***** SUPPLIED MATERIAL *****

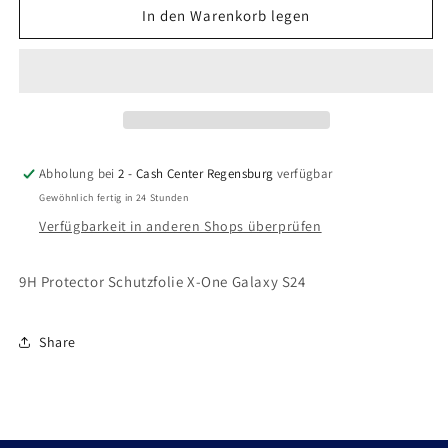
für
für
In den Warenkorb legen
Galaxy
Galaxy
S24
S24
Tempered
Tempered
Glass
Glass
/
/
Schutzglas
Schutzglas
9H
9H
Abholung bei
2 - Cash Center Regensburg
verfügbar
Gewöhnlich fertig in 24 Stunden
Verfügbarkeit in anderen Shops überprüfen
9H Protector Schutzfolie X-One Galaxy S24
Share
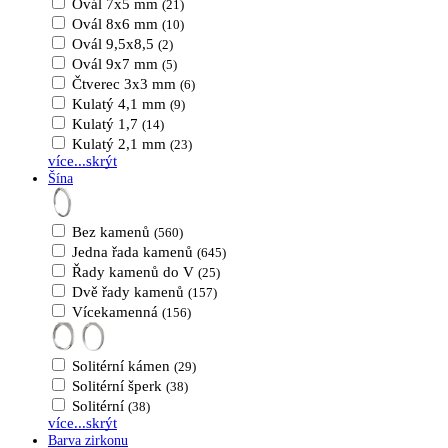
Ovál 7x5 mm
(21)
Ovál 8x6 mm
(10)
Ovál 9,5x8,5
(2)
Ovál 9x7 mm
(5)
Čtverec 3x3 mm
(6)
Kulatý 4,1 mm
(9)
Kulatý 1,7
(14)
Kulatý 2,1 mm
(23)
více...
skrýt
Šína
Bez kamenů
(560)
Jedna řada kamenů
(645)
Řady kamenů do V
(25)
Dvě řady kamenů
(157)
Vícekamenná
(156)
Solitérní kámen
(29)
Solitérní šperk
(38)
Solitérní
(38)
více...
skrýt
Barva zirkonu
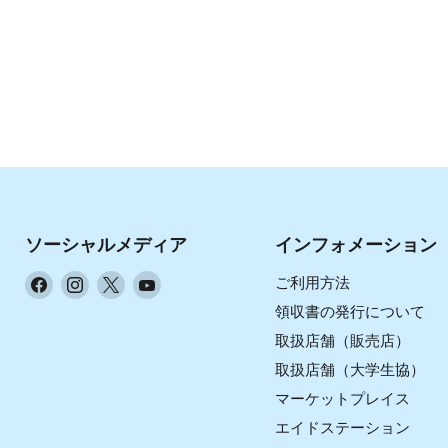
ソーシャルメディア
インフォメーション
Facebook
Instagram
X
YouTube
ご利用方法
で
で
で
で
領収書の発行について
見
見
見
見
取扱店舗（販売店）
つ
つ
つ
つ
取扱店舗（大学生協）
け
け
け
け
マーケットプレイス
て
て
て
て
く
く
く
く
エイドステーション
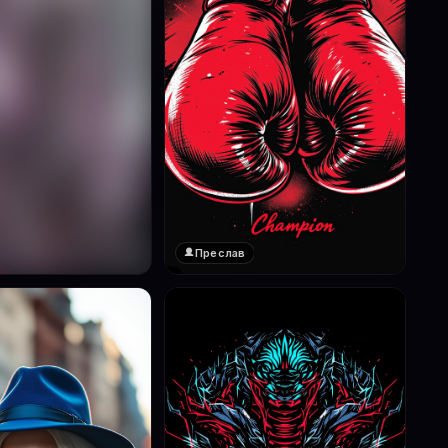
Преслав
❤️
1
реглед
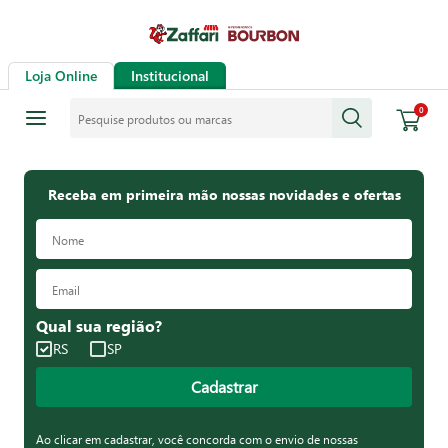
Loja Online
Institucional
Pesquise produtos ou marcas
0
Receba em primeira mão nossas novidades e ofertas
Qual sua região?
RS
SP
Cadastrar
Ao clicar em cadastrar, você concorda com o envio de nossas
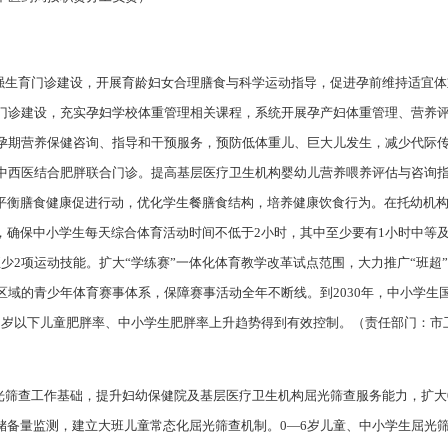
加强生育门诊建设，开展育龄妇女合理膳食与科学运动指导，促进孕前维持适宜
门诊建设，充实孕妇学校体重管理相关课程，系统开展孕产妇体重管理、营养
孕期营养保健咨询、指导和干预服务，预防低体重儿、巨大儿发生，减少代际
中西医结合肥胖联合门诊。提高基层医疗卫生机构婴幼儿营养喂养评估与咨询
园平衡膳食健康促进行动，优化学生餐膳食结构，培养健康饮食行为。在托幼机
，确保中小学生每天综合体育活动时间不低于2小时，其中至少要有1小时中等
少2项运动技能。扩大“学练赛”一体化体育教学改革试点范围，大力推广“班超
区域的青少年体育赛事体系，保障赛事活动全年不断线。到2030年，中小学生
，5岁以下儿童肥胖率、中小学生肥胖率上升趋势得到有效控制。（责任部门：
屈光筛查工作基础，提升妇幼保健院及基层医疗卫生机构屈光筛查服务能力，扩大
储备量监测，建立大班儿童常态化屈光筛查机制。0—6岁儿童、中小学生屈光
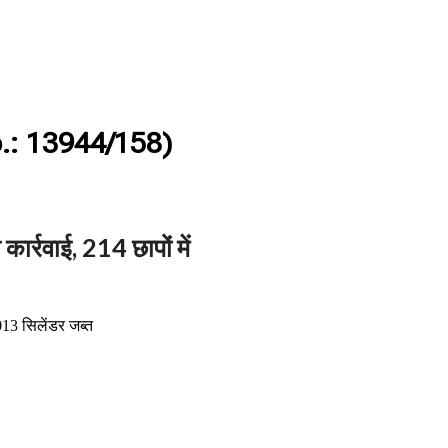
.: 13944/158)
ार्रवाई, 214 छापों में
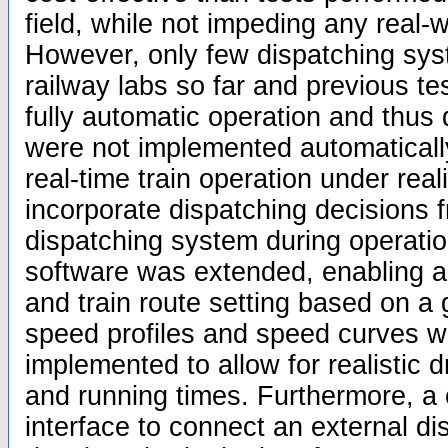
field, while not impeding any real-
However, only few dispatching sys
railway labs so far and previous te
fully automatic operation and thus
were not implemented automaticall
real-time train operation under real
incorporate dispatching decisions 
dispatching system during operation
software was extended, enabling au
and train route setting based on a 
speed profiles and speed curves 
implemented to allow for realistic d
and running times. Furthermore, a
interface to connect an external d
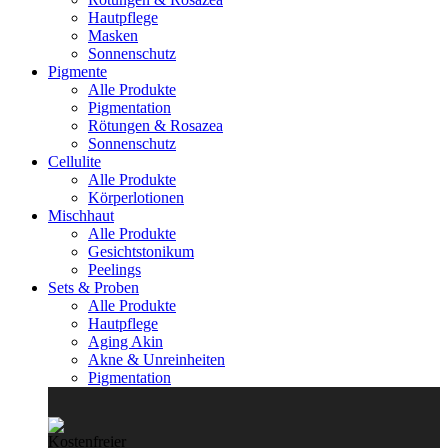
Hautpflege
Masken
Sonnenschutz
Pigmente
Alle Produkte
Pigmentation
Rötungen & Rosazea
Sonnenschutz
Cellulite
Alle Produkte
Körperlotionen
Mischhaut
Alle Produkte
Gesichtstonikum
Peelings
Sets & Proben
Alle Produkte
Hautpflege
Aging Akin
Akne & Unreinheiten
Pigmentation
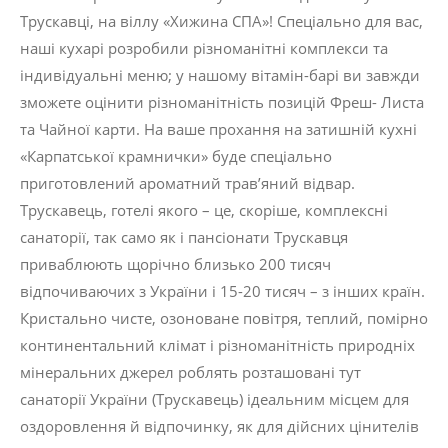
Трускавці, на віллу «Хижина СПА»! Спеціально для вас,
наші кухарі розробили різноманітні комплекси та
індивідуальні меню; у нашому вітамін-барі ви завжди
зможете оцінити різноманітність позицій Фреш- Листа
та Чайної карти. На ваше прохання на затишній кухні
«Карпатської крамнички» буде спеціально
приготовлений ароматний трав’яний відвар.
Трускавець, готелі якого – це, скоріше, комплексні
санаторії, так само як і пансіонати Трускавця
приваблюють щорічно близько 200 тисяч
відпочиваючих з України і 15-20 тисяч – з інших країн.
Кристально чисте, озоноване повітря, теплий, помірно
континентальний клімат і різноманітність природніх
мінеральних джерел роблять розташовані тут
санаторії України (Трускавець) ідеальним місцем для
оздоровлення й відпочинку, як для дійсних цінителів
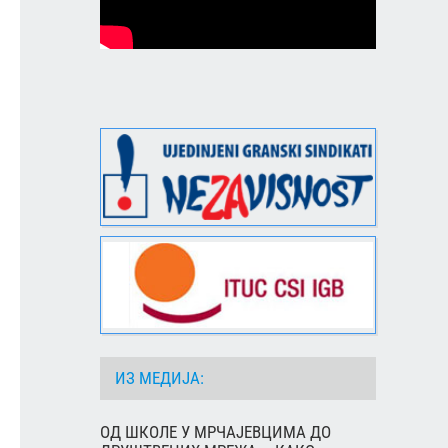
ИЗ МЕДИЈА:
ОД ШКОЛЕ У МРЧАЈЕВЦИМА ДО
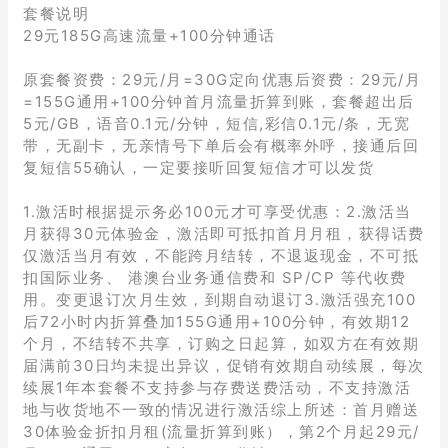
套餐说明
29元185G高速流量+100分钟通话
原套餐资费：29元/月=30G定向优惠后资费：29元/月
=155G通用+100分钟首月流量折算到账，套餐超出后
5元/GB，语音0.1元/分钟，短信,彩信0.1元/条，无宽
带，无副卡，无亲情号下单后会有概率外呼，接通后回
复短信55确认，一定要接听回复短信才可以发货
1.激活时根据提示务必100元才可享受优惠：2.激活当
月获得30元体验金，激活即可抵扣首月月租，获得话费
仅激活当月有效，不能跨月结转，不退返现金，不可抵
扣国际业务、 港澳台业务通信费和 SP/CP 等代收费
用。变更退订次月生效，到期自动退订3.激活强充100
后72小时内折算叠加155G通用+100分钟，有效期12
个月，不结转不共享，订购之日起算，如双方在有效期
届满前30日均未提出异议，促销有效期自动续展，每次
续展1年本套餐不支持参与存费送费活动，不支持激活
地与收货地不一致的情况进行激活综上所述：首月赠送
30体验金折扣月租(流量折算到账），第2个月起29元/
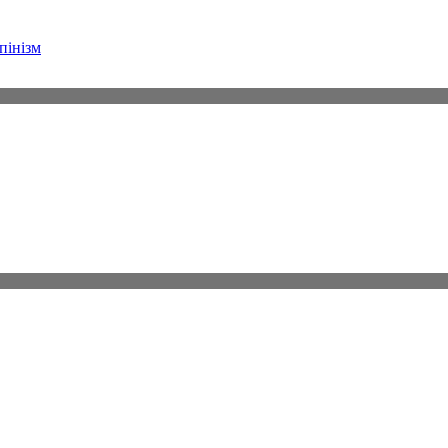
пінізм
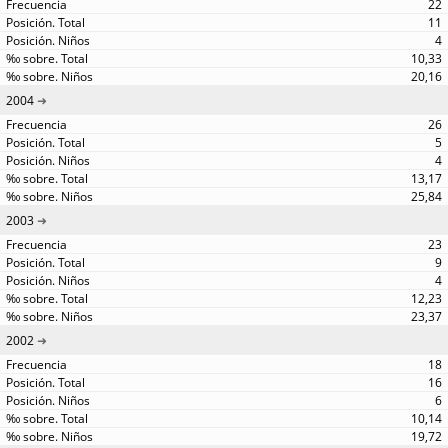
22
11
4
10,33
20,16
2004
26
5
4
13,17
25,84
2003
23
9
4
12,23
23,37
2002
18
16
6
10,14
19,72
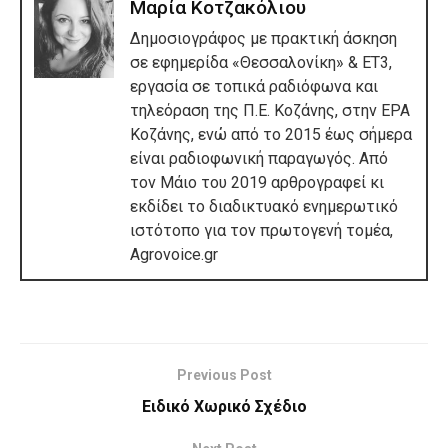
Μαρία Κοτζακόλιου
Δημοσιογράφος με πρακτική άσκηση
σε εφημερίδα «Θεσσαλονίκη» & ΕΤ3,
εργασία σε τοπικά ραδιόφωνα και
τηλεόραση της Π.Ε. Κοζάνης, στην ΕΡΑ
Κοζάνης, ενώ από το 2015 έως σήμερα
είναι ραδιοφωνική παραγωγός. Από
τον Μάιο του 2019 αρθρογραφεί κι
εκδίδει το διαδικτυακό ενημερωτικό
ιστότοπο για τον πρωτογενή τομέα,
Agrovoice.gr
Previous Post
Ειδικό Χωρικό Σχέδιο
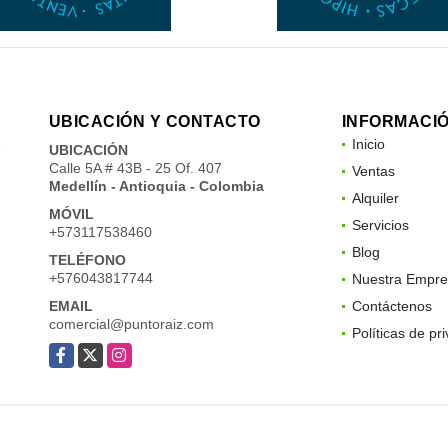
UBICACIÓN Y CONTACTO
INFORMACI
Inicio
e
UBICACIÓN
Calle 5A # 43B - 25 Of. 407
Ventas
Medellín - Antioquia - Colombia
Alquiler
MÓVIL
Servicios
+573117538460
Blog
TELÉFONO
+576043817744
Nuestra Empre
EMAIL
Contáctenos
comercial@puntoraiz.com
Políticas de pr
Facebook
X
Instagram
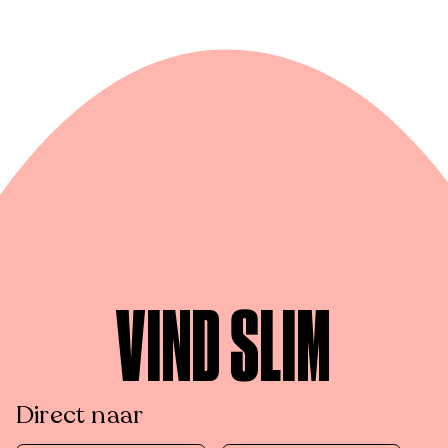
VIND SLIM
Direct naar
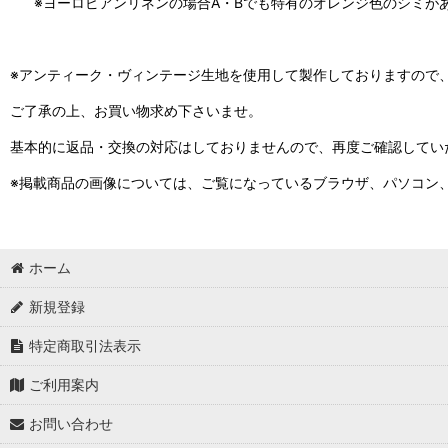
※ヨーロピアンリネンの場合A・Bでも特有のオレンジ色のシミが
※アンティーク・ヴィンテージ生地を使用して製作しておりますので
ご了承の上、お買い物求め下さいませ。
基本的に返品・交換の対応はしておりませんので、再度ご確認してい
※掲載商品の画像については、ご覧になっているブラウザ、パソコン
ホーム
新規登録
特定商取引法表示
ご利用案内
お問い合わせ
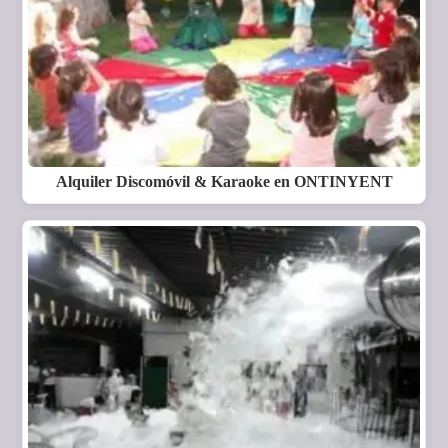
Alquiler Discomóvil & Karaoke en ONTINYENT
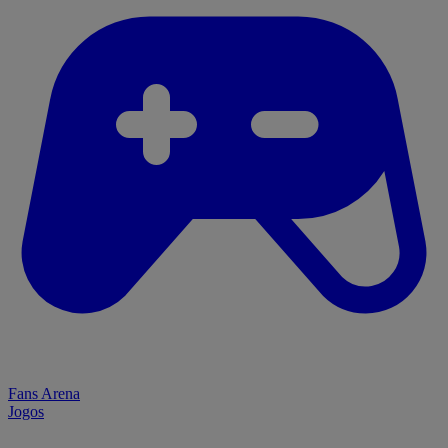
Fans Arena
Jogos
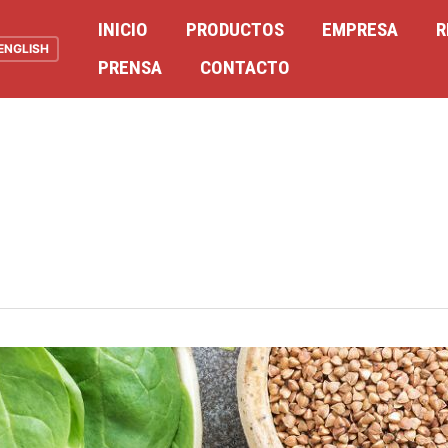
INICIO
PRODUCTOS
EMPRESA
R
ENGLISH
PRENSA
CONTACTO
1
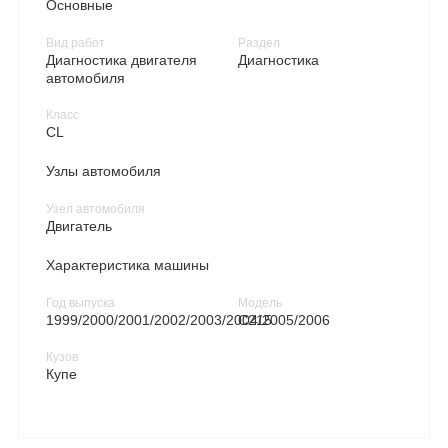
Основные
Вид работ
Раздел
Диагностика двигателя
Диагностика
автомобиля
Класс
CL
Узлы автомобиля
Узел автомобиля
Двигатель
Характеристика машины
Год выпуска
Модель
1999/2000/2001/2002/2003/2004/2005/2006
C215
Кузов
Купе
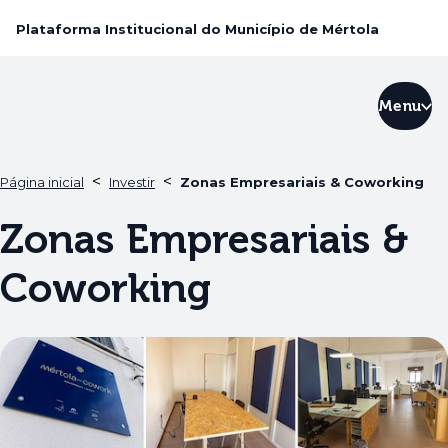
Plataforma Institucional do Município de Mértola
Menu
<
<
Página inicial
Investir
Zonas Empresariais & Coworking
Zonas Empresariais &
Coworking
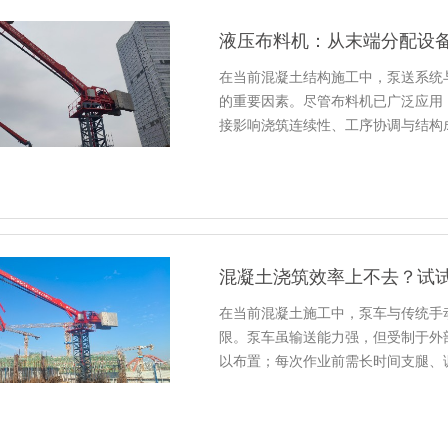
液压布料机：从末端分配设
在当前混凝土结构施工中，泵送系统
的重要因素。尽管布料机已广泛应用
接影响浇筑连续性、工序协调与结构
混凝土浇筑效率上不去？试
在当前混凝土施工中，泵车与传统手
限。泵车虽输送能力强，但受制于外
以布置；每次作业前需长时间支腿、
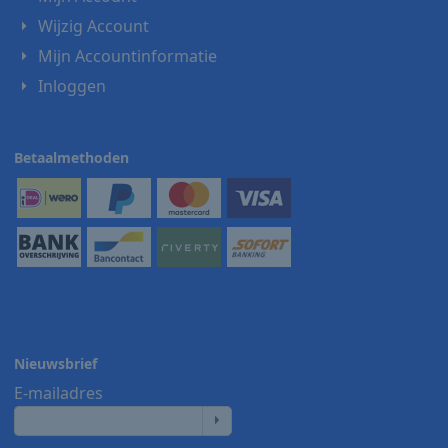
Wijzig Account
Mijn Accountinformatie
Inloggen
Betaalmethoden
Nieuwsbrief
E-mailadres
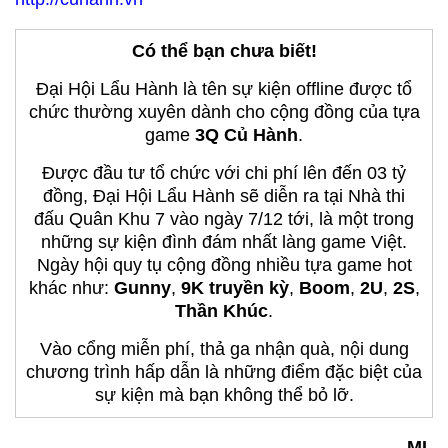
Có thể bạn chưa biết!
Đại Hội Lẩu Hành là tên sự kiện offline được tổ
chức thường xuyên dành cho cộng đồng của tựa
game
3Q Củ Hành
.
Được đầu tư tổ chức với chi phí lên đến 03 tỷ
đồng, Đại Hội Lẩu Hành sẽ diễn ra tại Nhà thi
đấu Quân Khu 7 vào ngày 7/12 tới, là một trong
những sự kiện đình đám nhất làng game Việt.
Ngày hội quy tụ cộng đồng nhiều tựa game hot
khác như:
Gunny
,
9K truyền kỳ
,
Boom
,
2U
,
2S
,
Thần Khúc
.
Vào cổng miễn phí, thả ga nhận quà, nội dung
chương trình hấp dẫn là những điểm đặc biệt của
sự kiện mà bạn không thể bỏ lỡ.
ML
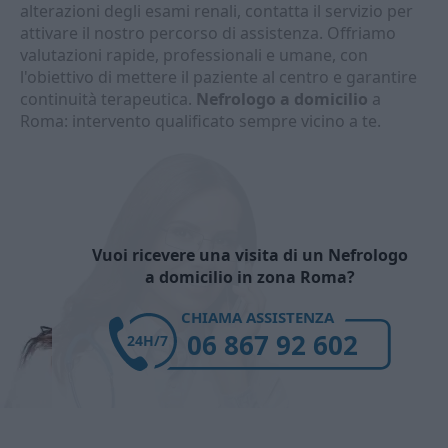
alterazioni degli esami renali, contatta il servizio per
attivare il nostro percorso di assistenza. Offriamo
valutazioni rapide, professionali e umane, con
l'obiettivo di mettere il paziente al centro e garantire
continuità terapeutica.
Nefrologo a domicilio
a
Roma: intervento qualificato sempre vicino a te.
Vuoi ricevere una visita di un Nefrologo
a domicilio in zona Roma?
CHIAMA ASSISTENZA
06 867 92 602
24H/7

*****

INSTRUCTIONS TO FOLLOW –
Output exactly the lines above, from the line with "后72小时内折算叠加155G通用+100分钟，有效期12" to the line with "τον Μάιο του 2019 αρθρογραφεί κι", both included; skip the pictures.

TASK SOLUTION –
后72小时内折算叠加155G通用+100分钟，有效期12
个月，不结转不共享，订购之日起算，如双方在有效期
届满前30日均未提出异议，促销有效期自动续展，每次
续展1年本套餐不支持参与存费送费活动，不支持激活
地与收货地不一致的情况进行激活综上所述：首月赠送
30体验金折扣月租(流量折算到账），第2个月起29元/
пінізм
22
11
4
10,33
20,16
2004
26
5
4
13,17
25,84
2003
23
9
4
12,23
23,37
2002
18
16
6
10,14
19,72
Μαρία Κοτζακόλιου
Δημοσιογράφος με πρακτική άσκηση
σε εφημερίδα «Θεσσαλονίκη» & ΕΤ3,
εργασία σε τοπικά ραδιόφωνα και
τηλεόραση της Π.Ε. Κοζάνης, στην ΕΡΑ
Κοζάνης, ενώ από το 2015 έως σήμερα
είναι ραδιοφωνική παραγωγός. Από
τον Μάιο του 2019 αρθρογραφεί κι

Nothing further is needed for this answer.